Mr John McGuigan, counsel for Mr John Longmore, a warehouse manager, told the Circuit Civil Court that his client had been summarily dismissed after it was found that a case of Mr Gerry Griffin's wine was missing.
Mr Longmore, of Kilmacud, Dublin, had denied stealing the wine, but had told a management inquiry that, in accordance with common practice, he had taken damaged tissues, toilet rolls and shampoo.
Mr Griffin, now chairman of Uniphar Ltd, said that pilfering of company products, particularly the male potency pill, Viagra, had been a problem.
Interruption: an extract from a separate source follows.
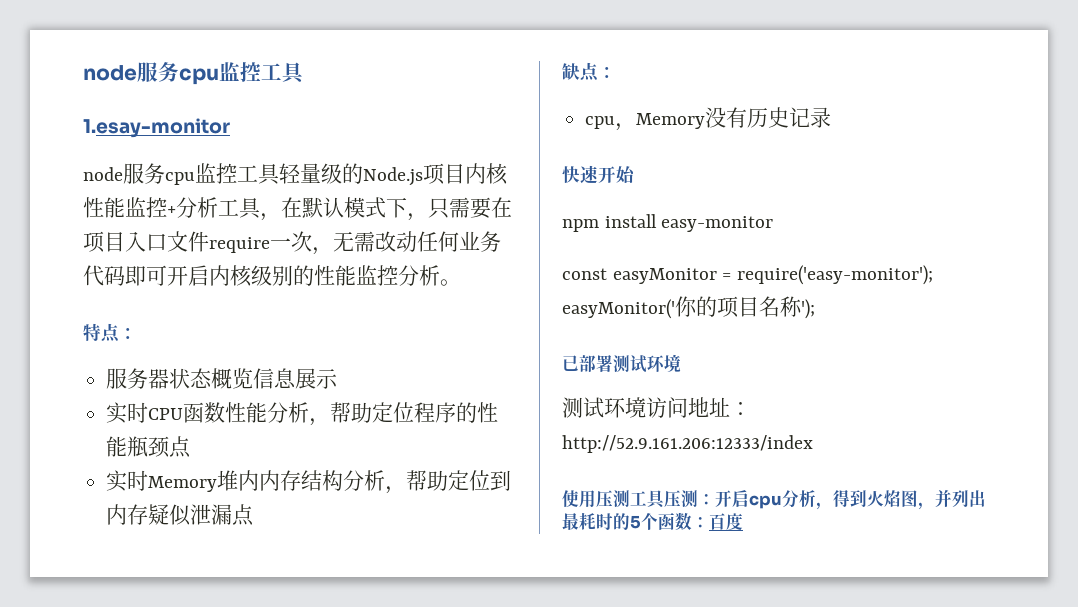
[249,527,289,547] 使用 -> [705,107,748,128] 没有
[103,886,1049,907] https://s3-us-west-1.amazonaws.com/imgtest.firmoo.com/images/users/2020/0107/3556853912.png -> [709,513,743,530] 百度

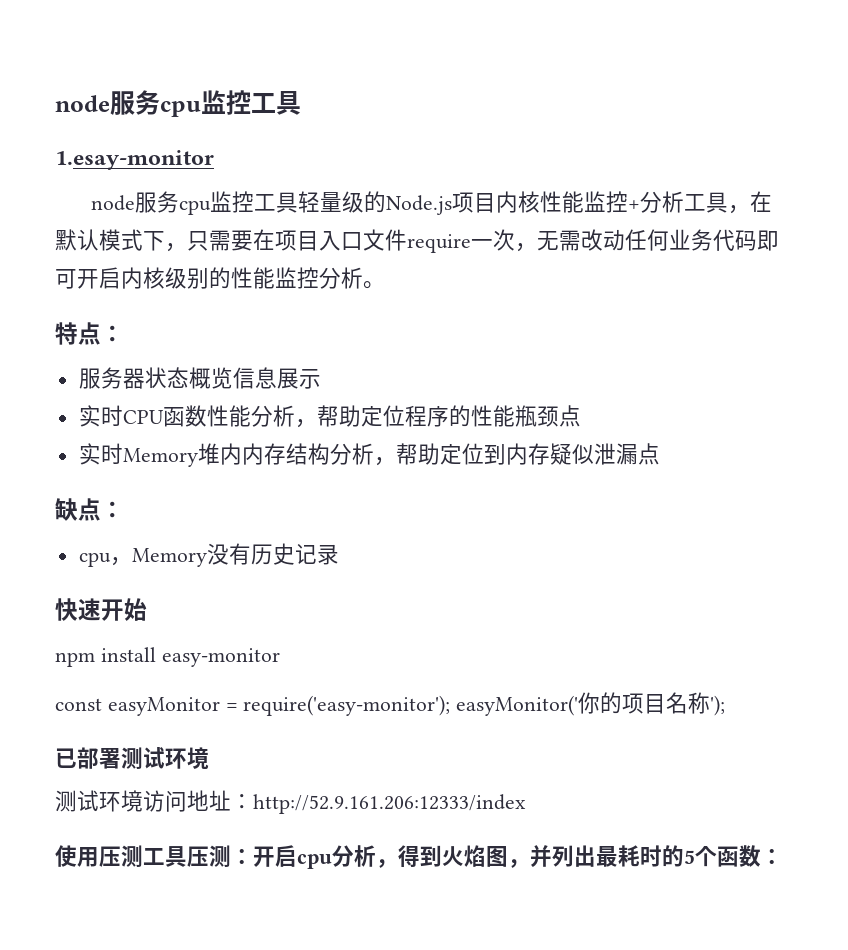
[709,513,743,530] 百度 -> (783, 856) none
Mr Jim Whelan, former group operations director with Uniphar, told Judge Alison Lindsay that Mr Longmore had been summarily dismissed solely on the strength of having admitted taking the tissues, toilet rolls and shampoo.
He denied that Mr Longmore had been sacked ostensibly for taking damaged product because the company had been unable to pin the theft of the wine on him.
Mr Whelan said that a video showed Mr Longmore carrying several cartons from the strongroom and placing them near an exit close to where his company car was parked. His admission to taking damaged product meant that he had been stealing from the company. Mr Longmore had been suspended on full pay and summarily dismissed for having taken company product off the premises for his own consumption.
Mr Longmore has been awarded just under €9,000 by the Employment Appeals Tribunal for unfair dismissal, but is seeking, on appeal, increased compensation on the grounds that the tribunal wrongly held him to have made a considerable contribution to his own dismissal. The case is still at hearing.